What makes all this welcome sweetness and light deliciously left of centre is that Hoops & Yoyo Ruin Christmas takes every opportunity to play around with set ideas about Christmas or how someone should even speak in them, with Piddles particularly going to town with the irreverent commentary.

While the special isn’t revolutionary in any real respect, it does have a lot of fun with the idea that you could fall off Santa’s sleigh, slip into a tunnel to the past, wreck a nascent toymaker’s shot at Christmas and have to work hard to fix it all, all with no guarantee of returning home to self-flushing toilets or hand sanitisers (yes, a full nine years before COVID struck, this is very much a thing for Yoyo.)

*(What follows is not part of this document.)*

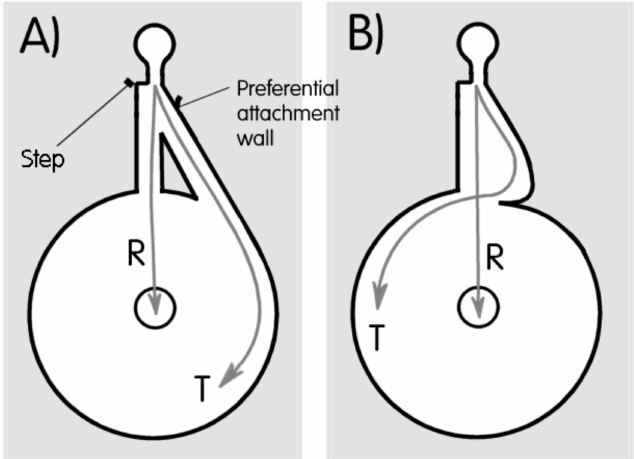
Figure 9. Two alternative geometries of a load-switched oscillator with single vortex chamber and monostable diverter. Radial inflow R leaves the chamber without rotation generated by the tangential inflow T. Direct tangent entry (A) may exhibit lower energy loss while (B) without the ”island” inside the pre-chamber is easier to manufacture by etching the cavities on a thin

That our favourite green pink and blue friends make it home is pretty much a given, with some fun playing around with what the tenth Doctor Who calls “timey-wimey stuff” but how they get there and why is a manically silly and funny joy and delight, a reminder that you can both an earnestness and an irreverence to your Christmas storytelling and still come up with a wholly pleasing festive classic that you’ll want to again and again (along with donuts and hot chocolate and yes, self-flushing toilets).